Starting at the line that holds "X49720333Y-61944523D01*" and stopping at the line that holds "X56530571Y-79073285D01*", restate the records below word for word, with both of those lines included.
- Opening Delimiter -
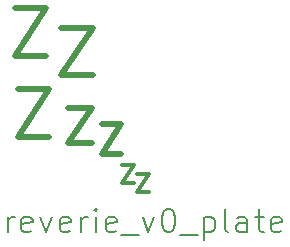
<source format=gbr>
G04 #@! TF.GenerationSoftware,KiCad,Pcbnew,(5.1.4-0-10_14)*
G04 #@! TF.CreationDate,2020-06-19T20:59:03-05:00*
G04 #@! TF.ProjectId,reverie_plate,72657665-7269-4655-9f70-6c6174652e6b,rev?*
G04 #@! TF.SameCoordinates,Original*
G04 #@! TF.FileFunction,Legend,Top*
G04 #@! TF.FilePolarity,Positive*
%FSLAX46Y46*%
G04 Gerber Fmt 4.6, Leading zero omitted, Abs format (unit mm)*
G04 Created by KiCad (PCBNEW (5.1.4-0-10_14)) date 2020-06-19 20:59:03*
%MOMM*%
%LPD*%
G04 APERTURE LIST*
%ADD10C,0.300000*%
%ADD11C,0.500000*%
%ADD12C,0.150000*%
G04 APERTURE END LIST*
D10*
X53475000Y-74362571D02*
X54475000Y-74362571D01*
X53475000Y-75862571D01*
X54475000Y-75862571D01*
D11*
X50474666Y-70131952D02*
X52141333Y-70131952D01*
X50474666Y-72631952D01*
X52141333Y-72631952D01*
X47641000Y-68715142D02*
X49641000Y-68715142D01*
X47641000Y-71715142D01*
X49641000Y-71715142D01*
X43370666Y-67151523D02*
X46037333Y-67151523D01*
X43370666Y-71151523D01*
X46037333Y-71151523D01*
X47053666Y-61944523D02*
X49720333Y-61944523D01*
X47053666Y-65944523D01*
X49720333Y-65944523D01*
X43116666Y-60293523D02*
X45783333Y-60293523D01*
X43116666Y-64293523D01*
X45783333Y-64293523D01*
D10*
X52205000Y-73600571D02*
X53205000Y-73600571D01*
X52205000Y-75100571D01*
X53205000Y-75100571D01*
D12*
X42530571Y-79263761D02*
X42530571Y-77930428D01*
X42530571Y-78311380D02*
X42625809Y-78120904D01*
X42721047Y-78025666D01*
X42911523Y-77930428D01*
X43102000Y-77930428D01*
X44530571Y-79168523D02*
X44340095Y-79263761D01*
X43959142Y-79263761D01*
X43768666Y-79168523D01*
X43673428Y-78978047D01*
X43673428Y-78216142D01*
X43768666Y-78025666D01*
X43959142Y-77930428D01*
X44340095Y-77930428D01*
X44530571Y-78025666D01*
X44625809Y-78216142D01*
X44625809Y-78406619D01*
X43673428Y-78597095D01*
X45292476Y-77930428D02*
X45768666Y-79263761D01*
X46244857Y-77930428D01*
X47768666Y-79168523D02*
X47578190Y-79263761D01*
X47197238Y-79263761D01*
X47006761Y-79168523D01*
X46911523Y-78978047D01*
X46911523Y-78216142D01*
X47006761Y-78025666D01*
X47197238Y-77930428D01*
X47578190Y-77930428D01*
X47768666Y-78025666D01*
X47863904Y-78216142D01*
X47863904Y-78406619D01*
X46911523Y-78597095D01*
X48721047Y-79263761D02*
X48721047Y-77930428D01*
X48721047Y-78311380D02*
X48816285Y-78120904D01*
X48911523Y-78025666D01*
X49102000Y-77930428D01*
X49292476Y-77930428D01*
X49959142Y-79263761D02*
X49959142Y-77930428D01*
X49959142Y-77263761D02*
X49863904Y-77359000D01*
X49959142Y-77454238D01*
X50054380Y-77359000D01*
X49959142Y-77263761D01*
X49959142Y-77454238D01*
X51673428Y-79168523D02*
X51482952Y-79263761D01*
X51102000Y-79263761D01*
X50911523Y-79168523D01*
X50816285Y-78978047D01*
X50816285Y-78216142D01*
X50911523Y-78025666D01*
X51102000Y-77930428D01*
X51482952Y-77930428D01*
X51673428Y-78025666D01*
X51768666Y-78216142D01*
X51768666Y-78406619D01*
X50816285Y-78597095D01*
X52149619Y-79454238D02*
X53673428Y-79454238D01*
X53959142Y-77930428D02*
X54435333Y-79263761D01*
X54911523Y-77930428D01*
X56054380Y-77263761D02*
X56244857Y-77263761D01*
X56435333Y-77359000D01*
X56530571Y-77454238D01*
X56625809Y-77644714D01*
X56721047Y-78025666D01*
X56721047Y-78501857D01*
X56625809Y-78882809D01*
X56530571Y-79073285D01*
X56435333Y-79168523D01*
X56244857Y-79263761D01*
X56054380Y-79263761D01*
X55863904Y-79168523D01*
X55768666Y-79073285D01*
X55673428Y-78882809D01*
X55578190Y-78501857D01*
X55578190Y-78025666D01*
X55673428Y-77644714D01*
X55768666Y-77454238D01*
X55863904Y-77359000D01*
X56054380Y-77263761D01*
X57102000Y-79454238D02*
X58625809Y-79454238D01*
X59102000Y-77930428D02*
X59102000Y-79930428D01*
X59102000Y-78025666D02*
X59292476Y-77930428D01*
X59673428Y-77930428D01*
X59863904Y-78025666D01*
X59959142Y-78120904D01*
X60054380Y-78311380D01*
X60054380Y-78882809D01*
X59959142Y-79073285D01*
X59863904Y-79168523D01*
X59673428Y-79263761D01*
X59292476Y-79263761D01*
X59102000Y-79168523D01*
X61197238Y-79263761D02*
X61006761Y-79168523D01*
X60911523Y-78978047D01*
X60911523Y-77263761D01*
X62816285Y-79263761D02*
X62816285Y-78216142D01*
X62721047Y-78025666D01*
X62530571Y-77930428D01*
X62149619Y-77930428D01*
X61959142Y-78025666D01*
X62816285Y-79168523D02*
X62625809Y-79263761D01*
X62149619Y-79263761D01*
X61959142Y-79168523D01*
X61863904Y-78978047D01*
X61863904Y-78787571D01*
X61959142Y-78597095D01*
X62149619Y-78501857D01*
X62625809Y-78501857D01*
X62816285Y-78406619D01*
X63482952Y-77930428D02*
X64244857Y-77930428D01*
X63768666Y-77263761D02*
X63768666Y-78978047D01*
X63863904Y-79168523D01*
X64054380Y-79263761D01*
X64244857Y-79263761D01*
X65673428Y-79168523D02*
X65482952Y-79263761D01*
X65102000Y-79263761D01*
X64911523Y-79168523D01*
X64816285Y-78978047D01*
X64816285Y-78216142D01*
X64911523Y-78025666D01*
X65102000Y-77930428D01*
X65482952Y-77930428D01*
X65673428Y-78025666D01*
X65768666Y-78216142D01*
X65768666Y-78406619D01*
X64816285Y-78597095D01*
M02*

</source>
- Closing Delimiter -
**Written reply**
X49720333Y-61944523D01*
X47053666Y-65944523D01*
X49720333Y-65944523D01*
X43116666Y-60293523D02*
X45783333Y-60293523D01*
X43116666Y-64293523D01*
X45783333Y-64293523D01*
D10*
X52205000Y-73600571D02*
X53205000Y-73600571D01*
X52205000Y-75100571D01*
X53205000Y-75100571D01*
D12*
X42530571Y-79263761D02*
X42530571Y-77930428D01*
X42530571Y-78311380D02*
X42625809Y-78120904D01*
X42721047Y-78025666D01*
X42911523Y-77930428D01*
X43102000Y-77930428D01*
X44530571Y-79168523D02*
X44340095Y-79263761D01*
X43959142Y-79263761D01*
X43768666Y-79168523D01*
X43673428Y-78978047D01*
X43673428Y-78216142D01*
X43768666Y-78025666D01*
X43959142Y-77930428D01*
X44340095Y-77930428D01*
X44530571Y-78025666D01*
X44625809Y-78216142D01*
X44625809Y-78406619D01*
X43673428Y-78597095D01*
X45292476Y-77930428D02*
X45768666Y-79263761D01*
X46244857Y-77930428D01*
X47768666Y-79168523D02*
X47578190Y-79263761D01*
X47197238Y-79263761D01*
X47006761Y-79168523D01*
X46911523Y-78978047D01*
X46911523Y-78216142D01*
X47006761Y-78025666D01*
X47197238Y-77930428D01*
X47578190Y-77930428D01*
X47768666Y-78025666D01*
X47863904Y-78216142D01*
X47863904Y-78406619D01*
X46911523Y-78597095D01*
X48721047Y-79263761D02*
X48721047Y-77930428D01*
X48721047Y-78311380D02*
X48816285Y-78120904D01*
X48911523Y-78025666D01*
X49102000Y-77930428D01*
X49292476Y-77930428D01*
X49959142Y-79263761D02*
X49959142Y-77930428D01*
X49959142Y-77263761D02*
X49863904Y-77359000D01*
X49959142Y-77454238D01*
X50054380Y-77359000D01*
X49959142Y-77263761D01*
X49959142Y-77454238D01*
X51673428Y-79168523D02*
X51482952Y-79263761D01*
X51102000Y-79263761D01*
X50911523Y-79168523D01*
X50816285Y-78978047D01*
X50816285Y-78216142D01*
X50911523Y-78025666D01*
X51102000Y-77930428D01*
X51482952Y-77930428D01*
X51673428Y-78025666D01*
X51768666Y-78216142D01*
X51768666Y-78406619D01*
X50816285Y-78597095D01*
X52149619Y-79454238D02*
X53673428Y-79454238D01*
X53959142Y-77930428D02*
X54435333Y-79263761D01*
X54911523Y-77930428D01*
X56054380Y-77263761D02*
X56244857Y-77263761D01*
X56435333Y-77359000D01*
X56530571Y-77454238D01*
X56625809Y-77644714D01*
X56721047Y-78025666D01*
X56721047Y-78501857D01*
X56625809Y-78882809D01*
X56530571Y-79073285D01*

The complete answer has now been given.